Much of our lands have been siphoned through government sponsored projects and schemes. Look at the working of the Goa Industrial Development Corporation and the disbursement of lands in the name of industrial development. Make the transfer of plots most difficult for the locals and maintain a walk-in window for the non-locals. We were also thinking of similar vehicle to transfer more lands through the health estates and special economic zones. The new bug which will alienate the lands from the locals is the public-private partnership models worked out and implemented without transparency. Goa Housing Board unsuitable and unacceptable design of tenements for locals is another case in point. This Board can teach how to convert beautiful areas into planned dirty and dingy slum-type localities.
Very Special People
Goans are very special people. We will talk of locals but give cent per cent priority to non-locals in terms of employment, award of public contracts, and sale of properties/real estate. We will lament at outsiders taking up our conventional occupations, trades, and enterprises in the service sector. However, we will not venture into such occupations or entrepreneurship.
We will ensure that our government will use the public resources in areas where the market/beneficiaries are prepared to finance. You can understand this from the rise in the number of English medium schools even at the pre-primary level. The latest example is of public grants to English medium schools at primary level. This cannot happen anywhere else in India, anywhere else in the world except maybe, where English is the mother-tongue. We know that the Konkani language is our identity but still we project Marathi also as our cultural identity. On the top of all this, we rationalize and justify the dis-connect with Konkani even at the primary level. We believe in the superstition that English language is the key to future. In a similar context, Mahatma Gandhi commented in an essay “My own experience” ----“No Japanese feels as helpless as we seem to do.”(Published in the volume “India of my dreams”)

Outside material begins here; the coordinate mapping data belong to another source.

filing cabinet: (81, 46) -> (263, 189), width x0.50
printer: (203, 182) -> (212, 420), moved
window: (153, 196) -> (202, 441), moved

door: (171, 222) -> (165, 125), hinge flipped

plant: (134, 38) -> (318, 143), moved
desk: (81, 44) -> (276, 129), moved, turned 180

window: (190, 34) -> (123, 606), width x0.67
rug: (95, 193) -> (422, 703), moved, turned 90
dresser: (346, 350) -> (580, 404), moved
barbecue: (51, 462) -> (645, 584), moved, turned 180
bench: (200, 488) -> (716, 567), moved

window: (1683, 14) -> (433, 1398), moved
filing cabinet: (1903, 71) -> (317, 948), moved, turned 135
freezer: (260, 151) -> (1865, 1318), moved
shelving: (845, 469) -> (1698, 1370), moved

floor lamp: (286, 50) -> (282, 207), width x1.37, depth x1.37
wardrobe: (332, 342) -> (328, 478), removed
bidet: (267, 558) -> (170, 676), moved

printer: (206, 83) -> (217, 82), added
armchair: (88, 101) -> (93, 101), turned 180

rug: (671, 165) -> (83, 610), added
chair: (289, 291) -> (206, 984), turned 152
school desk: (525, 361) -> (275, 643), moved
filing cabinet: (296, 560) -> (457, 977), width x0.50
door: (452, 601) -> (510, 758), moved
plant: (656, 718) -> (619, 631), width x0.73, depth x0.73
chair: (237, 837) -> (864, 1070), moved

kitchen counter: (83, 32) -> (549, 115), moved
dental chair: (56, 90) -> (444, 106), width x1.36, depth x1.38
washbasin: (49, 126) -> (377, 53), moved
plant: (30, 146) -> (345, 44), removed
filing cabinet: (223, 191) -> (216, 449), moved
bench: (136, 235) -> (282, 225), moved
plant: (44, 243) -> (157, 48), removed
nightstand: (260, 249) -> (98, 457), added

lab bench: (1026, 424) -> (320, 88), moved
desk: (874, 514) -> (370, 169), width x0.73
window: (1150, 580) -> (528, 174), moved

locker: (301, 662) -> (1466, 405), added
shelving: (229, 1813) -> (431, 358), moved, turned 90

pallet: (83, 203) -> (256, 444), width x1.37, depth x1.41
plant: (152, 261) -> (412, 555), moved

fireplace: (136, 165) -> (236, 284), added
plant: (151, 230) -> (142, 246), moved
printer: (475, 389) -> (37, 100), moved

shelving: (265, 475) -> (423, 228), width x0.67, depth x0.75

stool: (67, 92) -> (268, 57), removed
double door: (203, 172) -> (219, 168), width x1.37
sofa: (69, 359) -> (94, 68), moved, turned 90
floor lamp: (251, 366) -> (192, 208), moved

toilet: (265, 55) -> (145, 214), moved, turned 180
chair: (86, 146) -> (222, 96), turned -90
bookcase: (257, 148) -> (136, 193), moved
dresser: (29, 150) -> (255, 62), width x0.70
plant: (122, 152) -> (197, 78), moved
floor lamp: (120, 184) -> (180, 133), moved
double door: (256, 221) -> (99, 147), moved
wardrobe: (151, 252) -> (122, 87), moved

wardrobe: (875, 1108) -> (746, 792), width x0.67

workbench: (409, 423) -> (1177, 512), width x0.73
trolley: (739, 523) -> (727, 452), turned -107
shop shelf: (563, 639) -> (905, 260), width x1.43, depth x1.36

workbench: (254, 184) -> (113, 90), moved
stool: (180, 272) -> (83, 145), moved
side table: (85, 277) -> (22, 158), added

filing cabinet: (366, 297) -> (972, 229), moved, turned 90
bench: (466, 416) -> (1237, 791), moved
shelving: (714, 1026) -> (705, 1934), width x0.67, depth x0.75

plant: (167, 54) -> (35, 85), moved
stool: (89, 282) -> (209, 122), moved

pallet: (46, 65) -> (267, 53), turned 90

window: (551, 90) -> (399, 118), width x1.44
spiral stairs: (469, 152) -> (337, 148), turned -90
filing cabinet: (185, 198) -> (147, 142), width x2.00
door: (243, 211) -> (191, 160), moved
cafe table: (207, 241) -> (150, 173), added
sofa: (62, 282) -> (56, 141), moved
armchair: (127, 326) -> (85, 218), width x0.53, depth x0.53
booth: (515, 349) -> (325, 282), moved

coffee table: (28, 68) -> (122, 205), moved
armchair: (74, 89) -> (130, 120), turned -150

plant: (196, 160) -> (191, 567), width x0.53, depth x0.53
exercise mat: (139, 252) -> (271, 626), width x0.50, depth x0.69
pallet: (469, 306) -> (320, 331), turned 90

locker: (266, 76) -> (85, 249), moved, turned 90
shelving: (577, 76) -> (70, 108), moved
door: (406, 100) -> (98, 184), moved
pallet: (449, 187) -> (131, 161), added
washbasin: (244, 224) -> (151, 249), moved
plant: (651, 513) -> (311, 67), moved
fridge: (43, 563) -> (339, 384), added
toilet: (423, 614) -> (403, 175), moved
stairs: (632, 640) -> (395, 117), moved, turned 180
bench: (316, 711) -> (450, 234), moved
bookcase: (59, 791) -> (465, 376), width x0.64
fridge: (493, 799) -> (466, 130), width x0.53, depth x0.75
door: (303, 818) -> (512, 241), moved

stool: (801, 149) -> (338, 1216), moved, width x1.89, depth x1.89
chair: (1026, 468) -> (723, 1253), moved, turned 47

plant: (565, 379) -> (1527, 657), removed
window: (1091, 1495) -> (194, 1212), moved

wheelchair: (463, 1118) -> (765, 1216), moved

We bask in the glory of around six families democratically prepared to corner 45% of the seats in the Goa Assembly irrespective of the political party. We have made ‘winnability’ a corrupt and immoral process.
In Goa, everything is for sale and nothing is impossible. The exceptions with Bihar may be optimum population, good roads, gifted nature and most accessible politicians like a “tavern” on the roadside.
The question is whether Goa deserves a special status. It is a clear NO from my side. We are laid back people. The connect to Goa and its special identity is not visible beyond internet and face book. It is the mass movement which needs to precede the special status. These are the lessons from Nagaland, Mizoram, Manipur and Telengana. If Goa is our homeland and we have to preserve this creation for generations, the status would not be gifted by New Delhi. We should be prepared to sweat and sacrifice.
If the government is committed to arrest alienation of lands and skewed demography, it is possible to a large extent even within the present framework. There is no need to wait for the luxury of the special status through a constitutional amendment.